Of all the birds that descend into my garden, the magpie is undoubtedly the one with the most weight to carry. From the second we see them our superstitious nature triggers and all the accompanying prejudices make us look down on this bird like no other. Despite their elegance and costume we know ultimately they are thieves, searching out the new shiny and casting aside all previous possessions.

However, I am always willing to give them a chance, one of the picture books I have developed sees the ‘hero’ to the tale as this glamorous prince, swiftly swooping into the night to save us all. In my story there is no tipping of the hat nor any saluting of the Magpie in order to ward off bad omens, there is no need for dispensing of such proper respects as my magpie was no such evil-doer.

But something uncomfortable has made me think and the theory of this black and white rogue has begun to play in my head – these birds aim for the sparkling and new, something precious to us and undoubtedly, at the time, precious to them in turn.
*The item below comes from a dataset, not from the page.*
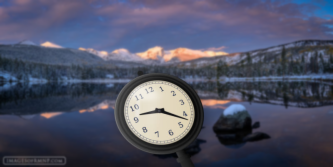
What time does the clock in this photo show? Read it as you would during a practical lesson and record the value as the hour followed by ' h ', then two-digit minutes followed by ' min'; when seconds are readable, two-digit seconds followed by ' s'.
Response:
9 h 22 min
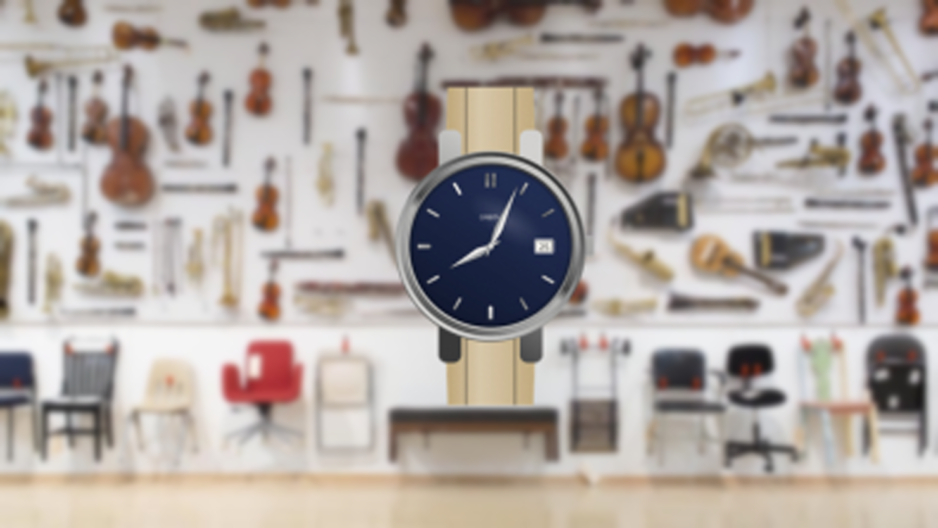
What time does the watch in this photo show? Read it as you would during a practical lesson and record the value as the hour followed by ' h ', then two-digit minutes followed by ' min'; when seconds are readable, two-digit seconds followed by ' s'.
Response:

But what happens when those shiny things become tarnished and scratched through over use? Where do they go when they are no longer of the same importance? Are they cast aside so as to make room for the new precious? Or simply sat upon, festering under a pile of other blackened things? Either way, this is a sorry state of affairs, the lives of these objects have been cut short. Whether thrown from the perch or nested in the dark, the taking prevents others from benefiting from each item’s shine.

It also means that rings and bling find themselves a little lost. Being thrown down the line and waiting, just waiting for the day when they will be wanted again is a depressing place to be. The desire to be seen for what they are and not just for a specific need is one which could eat away and diminish what may be left of their silverly glow. I hope for their sake they choose to a sense of resignation and accept their fate because to hope for something seemingly lost is a yearning I don’t think one could take.

I am quite sure the magpies never think this far, after all there will always be something new and shiny waiting in the wings. This does not make them bad omens or evil, it simply makes them fickle. And who are we, as people, to chastise and condemn for this? Better we simply accept what they are, nod our good mornings and think on them no more.